Zero Waste Gardening
The Zero Waste movement is quickly picking up speed. It’s no secret that we’ve been relying on disposable goods for way too long, prioritizing convenience over responsibility. The consequences of this systemic problem are pretty hard to ignore. I mean, there’s a mass of garbage twice the size of Texas swirling around in the Pacific Ocean, for Pete’s sake! Reducing waste and lessening our reliance on single-use disposables can make a major impact, especially if we all work on it together. This applies to gardening too! We might assume gardening is nothing but good for our earth, but there’s a few key areas that require a little extra diligence, so we don’t end up doing more harm than good.
So, why should we change the ways we garden for the environment?
Let’s crunch some numbers: 1/3 of all our food gets wasted and thrown out— atsa lotta food! And guess what the #1 largest source of waste is in our landfills? That’s right, it’s wasted food. When we think of waste issues, we often focus on the plastics and non-biodegradable materials but forget to consider our habit of throwing away all our leftover chow. That material piles up and produces a ton of methane, which is a major contributor to global warming. That’s why reducing food waste is so crucial. So, how does this relate to gardening? Well, instead of sending all that old food into the landfill, you can put it back into your garden! Plus, if you’re gardening for food, being mindful of how you manage your harvest will make a world of a difference.
A Gardener’s Tips for Zero Waste Living
We’ve compiled a list of simple ways to make a big impact on how we manage waste, not just as everyday consumers, but as environmentally-conscious gardeners. It may take a bit of effort to get started, but once you get into the habit, it’ll become second nature.
Start making organic compost. We can’t stress this one enough. Setting up a compost bin in your yard can help you reduce your household waste by 40%! Plus, you’re left with rich, nutrient-dense organic matter that will enrich your soil and help your plants grow lush and beautiful. Tons of old food waste can go into the bin: coffee grounds, egg shells, fruit peels, tea bags, and even non-food items like paper and dryer lint! There are a few things that definitely don’t belong in compost, like meat, ashes, animal droppings or coloured paper, so check online for a handy cheat sheet of what goes in and what stays out of the box.
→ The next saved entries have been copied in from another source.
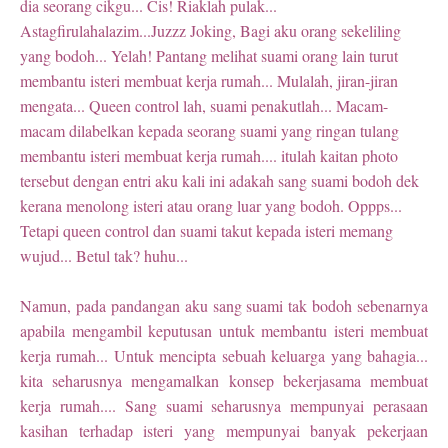
dia seorang cikgu... Cis! Riaklah pulak...
Astagfirulahalazim...Juzzz Joking, Bagi aku orang sekeliling
yang bodoh... Yelah! Pantang melihat suami orang lain turut
membantu isteri membuat kerja rumah... Mulalah, jiran-jiran
mengata... Queen control lah, suami penakutlah... Macam-
macam dilabelkan kepada seorang suami yang ringan tulang
membantu isteri membuat kerja rumah.... itulah kaitan photo
tersebut dengan entri aku kali ini adakah sang suami bodoh dek
kerana menolong isteri atau orang luar yang bodoh. Oppps...
Tetapi queen control dan suami takut kepada isteri memang
wujud... Betul tak? huhu...
Namun, pada pandangan aku sang suami tak bodoh sebenarnya
apabila mengambil keputusan untuk membantu isteri membuat
kerja rumah... Untuk mencipta sebuah keluarga yang bahagia...
kita seharusnya mengamalkan konsep bekerjasama membuat
kerja rumah.... Sang suami seharusnya mempunyai perasaan
kasihan terhadap isteri yang mempunyai banyak pekerjaan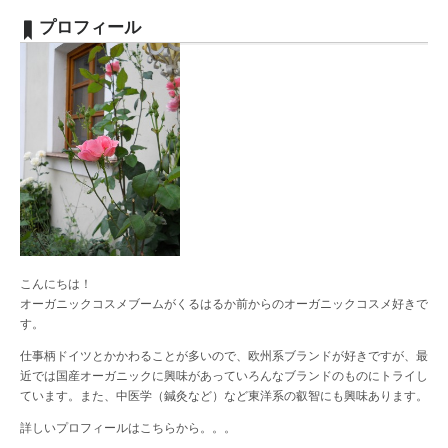
プロフィール
こんにちは！
オーガニックコスメブームがくるはるか前からのオーガニックコスメ好きで
す。
仕事柄ドイツとかかわることが多いので、欧州系ブランドが好きですが、最
近では国産オーガニックに興味があっていろんなブランドのものにトライし
ています。また、中医学（鍼灸など）など東洋系の叡智にも興味あります。
詳しいプロフィールは
こちら
から。。。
Freeze your excess harvests. Any food gardener knows the struggle of trying to eat up a hundred fresh tomatoes before they go bad, but a simple solution is popping those puppies in the freezer! Loads of other fruits and veggies can be frozen as well, so if you find yourself with an overwhelming surplus of food from the garden, just use up what you need for now and freeze the rest for later.
Try “Root to Stem” cooking. There are so many parts of plants that we carelessly toss away without realizing their nutritional benefits. You can find an endless assortment of recipes online to make use of commonly discarded foods like apple cores, carrot tops, avocado seeds, banana peels, and so much more.
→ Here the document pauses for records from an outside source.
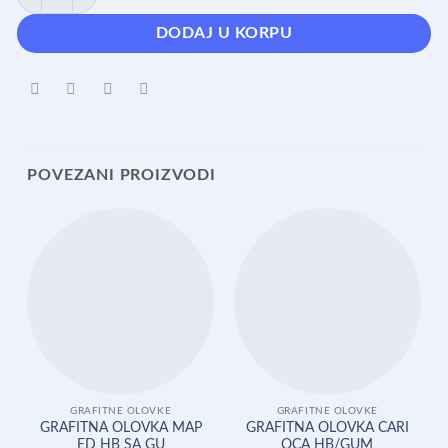
DODAJ U KORPU
POVEZANI PROIZVODI
GRAFITNE OLOVKE
GRAFITNE OLOVKE
GRAFITNA OLOVKA MAP
GRAFITNA OLOVKA CARI
ED HB SA GU
OCA HB/GUM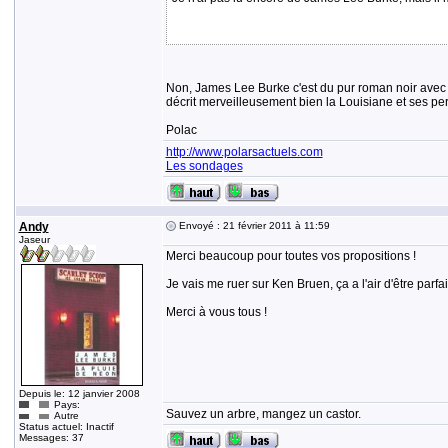
Non, James Lee Burke c'est du pur roman noir avec u
décrit merveilleusement bien la Louisiane et ses p
Polac
http://www.polarsactuels.com
Les sondages
Andy
Envoyé : 21 février 2011 à 11:59
Jaseur
Merci beaucoup pour toutes vos propositions !
Je vais me ruer sur Ken Bruen, ça a l'air d'être parf
Merci à vous tous !
Depuis le: 12 janvier 2008
Pays:
Sauvez un arbre, mangez un castor.
Autre
Status actuel: Inactif
Messages: 37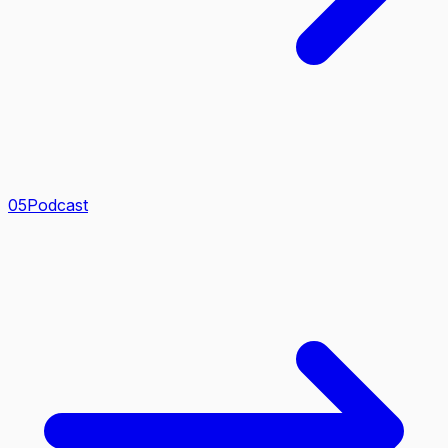
0
5
Podcast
Practice conscious consumption. When it comes to purchasing food or supplies for everyday living, try to plan ahead and not buy on impulse. Think critically about what you really need, and what you can reasonably make use of without it going to waste. Sure, a ten pack of Cap’n Crunch for the price of five sounds pretty amazing… But do you really think you can crush that many boxes?
Upcycle like a pro. Get creative with old junk! A cracked teacup makes a perfectly good container for starting seeds. Create a flower and herb garden along your fence by giving some old coffee cans a fresh coat of paint, nailing them to your fence posts and filling them with seedlings! Old furniture drawers make fantastic raised garden beds. Just use your noggin and think of innovative ways to avoid tossing used or broken stuff in the trash!
Do a solid for our old pal Mother Nature and get into the habit of zero waste gardening! Food is a valuable resource and there’s no need to be tossing it away, so make your eco garden practices as environmentally responsible as you can. It’s a little extra effort that goes a long way in reducing the impact of humankind on our earth.